En l’espèce, Madame [U] [F] et Monsieur [K] [F] invoquent la responsabilité délictuelle de la S.A. ENEDIS au titre de l’incident électrique survenu le 23 août 2022. Toutefois, en application de la règle selon laquelle les règles spéciales dérogent aux règles générales, il est constant que le régime de la responsabilité du fait des produits défectueux, exclusif de tout autre, s’applique aux dommages électriques, l’électricité étant considérée comme un produit au regard de ces dispositions spéciales. Le juge, qui tranche le litige conformément aux règles de droit qui lui sont applicables, restituera donc leur exacte qualification aux faits et tranchera le litige selon les dispositions applicables à la responsabilité du fait des produits défectueux.
Les demandeurs imputent la responsabilité de l’incident électrique survenu à leur domicile le 23 août 2022 à la S.A. ENEDIS qui réalisait ce jour des travaux sur son installation électrique dans un quartier à proximité de leur habitation. Ils lui réclament l’indemnisation des frais de leurs appareils électriques endommagés et des travaux de remplacement de certains éléments de leur installation électrique. Ils fixent le montant de l’indemnisation à la somme de 5 034,74 euros conformément à ce que leur a préconisé le médiateur de l’énergie dans son courrier du 19 janvier 2024.
Madame [U] [F] et Monsieur [K] [F] expliquent en effet que de multiples petites explosions sont survenues sur diverses parties électriques de leur appartement le 23 août 2022 et ont entrainé la mise hors service de plusieurs de leurs appareils électriques ainsi que de certains éléments de leur installation électrique. Ils énoncent avoir fait appel en premier lieu à un technicien de la S.A. ENEDIS travaillant à proximité qui leur aurait indiqué que les dommages ont été causés par une surtension sur le réseau public de distribution (380 volts au lieu de 220). Ils établissent, en produisant un mail de la S.A. ENEDIS en date du 24 août 2022, que celle-ci a eu connaissance de l’incident le jour même et qu’elle a sans délai transmis le dossier à l’assureur des consorts [F].

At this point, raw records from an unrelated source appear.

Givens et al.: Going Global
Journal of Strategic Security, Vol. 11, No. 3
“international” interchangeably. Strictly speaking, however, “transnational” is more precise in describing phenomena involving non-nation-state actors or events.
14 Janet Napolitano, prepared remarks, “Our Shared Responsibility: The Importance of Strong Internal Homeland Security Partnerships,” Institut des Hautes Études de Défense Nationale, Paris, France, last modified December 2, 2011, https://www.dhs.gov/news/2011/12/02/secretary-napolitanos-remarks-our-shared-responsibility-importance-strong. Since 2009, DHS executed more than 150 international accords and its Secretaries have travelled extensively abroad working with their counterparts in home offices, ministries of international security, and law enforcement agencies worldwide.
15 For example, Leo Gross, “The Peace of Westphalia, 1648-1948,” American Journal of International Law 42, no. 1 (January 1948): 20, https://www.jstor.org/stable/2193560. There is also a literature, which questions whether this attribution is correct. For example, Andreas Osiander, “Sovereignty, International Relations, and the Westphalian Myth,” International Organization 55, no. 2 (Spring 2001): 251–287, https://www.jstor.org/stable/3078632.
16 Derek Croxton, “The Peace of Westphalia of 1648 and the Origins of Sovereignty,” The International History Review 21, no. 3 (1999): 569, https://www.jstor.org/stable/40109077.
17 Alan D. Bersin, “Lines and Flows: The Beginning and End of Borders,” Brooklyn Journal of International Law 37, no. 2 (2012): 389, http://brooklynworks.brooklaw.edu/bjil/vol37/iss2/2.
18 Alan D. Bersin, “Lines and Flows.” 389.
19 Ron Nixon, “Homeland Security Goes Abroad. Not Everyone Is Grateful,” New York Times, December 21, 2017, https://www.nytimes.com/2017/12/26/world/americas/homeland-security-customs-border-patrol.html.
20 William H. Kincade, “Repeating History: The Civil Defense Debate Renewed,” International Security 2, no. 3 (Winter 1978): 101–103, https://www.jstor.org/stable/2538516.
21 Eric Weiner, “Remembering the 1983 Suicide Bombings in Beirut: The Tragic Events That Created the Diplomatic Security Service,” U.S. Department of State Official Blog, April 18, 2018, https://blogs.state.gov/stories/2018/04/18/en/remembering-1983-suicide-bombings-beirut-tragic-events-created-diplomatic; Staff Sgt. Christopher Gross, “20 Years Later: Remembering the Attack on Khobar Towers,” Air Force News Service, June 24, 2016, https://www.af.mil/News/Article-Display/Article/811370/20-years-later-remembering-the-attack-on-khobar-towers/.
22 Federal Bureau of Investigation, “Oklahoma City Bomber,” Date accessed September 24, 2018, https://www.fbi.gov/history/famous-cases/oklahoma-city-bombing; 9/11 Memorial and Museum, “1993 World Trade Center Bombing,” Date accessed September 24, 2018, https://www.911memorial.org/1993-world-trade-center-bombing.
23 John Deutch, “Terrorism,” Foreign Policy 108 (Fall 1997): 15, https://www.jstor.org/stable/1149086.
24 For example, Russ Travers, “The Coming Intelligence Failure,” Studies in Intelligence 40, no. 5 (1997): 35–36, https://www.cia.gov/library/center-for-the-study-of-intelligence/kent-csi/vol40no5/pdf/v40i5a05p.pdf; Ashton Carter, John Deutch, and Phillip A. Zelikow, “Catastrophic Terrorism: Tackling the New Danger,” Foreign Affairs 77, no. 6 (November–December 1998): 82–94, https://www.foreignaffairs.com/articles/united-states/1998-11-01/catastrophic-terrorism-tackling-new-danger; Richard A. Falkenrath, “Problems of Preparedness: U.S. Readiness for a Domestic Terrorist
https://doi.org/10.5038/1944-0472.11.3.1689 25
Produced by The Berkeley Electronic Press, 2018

Ils produisent afin d’établir la responsabilité de la S.A. ENEDIS un procès-verbal réalisé le 6 septembre 2022 en présence d’un expert mandaté par la Société d’assurance GROUPAMA MEDITERRANEE, assureur de Madame [U] [F] aussi présente. Toutefois, la S.A. ENEDIS, bien que dûment convoquée, ne s’y est pas rendue.
Aux termes de ses constations, l’expert mandaté a conclu que le sinistre a été causé par une surtension sur le réseau ENEDIS. Il a également constaté que Madame [F] a dû jeter le contenu du congélateur, que des travaux de réfection électrique ont dû être réalisés dans l’appartement, enfin que les éléments suivants ne fonctionnent plus :
— aspirateur Dyson,
— réfrigérateur congélateur De Dietrich,
— lave-vaisselle,
— four micro-ondes et grill Panasonic,
— hotte Elica,
— appareil musical Bluesonn.
Ils communiquent également au soutien de leurs demandes la facture de l’entreprise Olive Elec’ en date du 5 septembre 2022 d’un montant total de 1 350,00 euros hors taxes, le détail de cette facture fait état du replacement du détecteur de mouvement, du variateur yokis, du transformateur électrique 12 volts et de l’ampoule 12 volts 50 watts suite à une surtension.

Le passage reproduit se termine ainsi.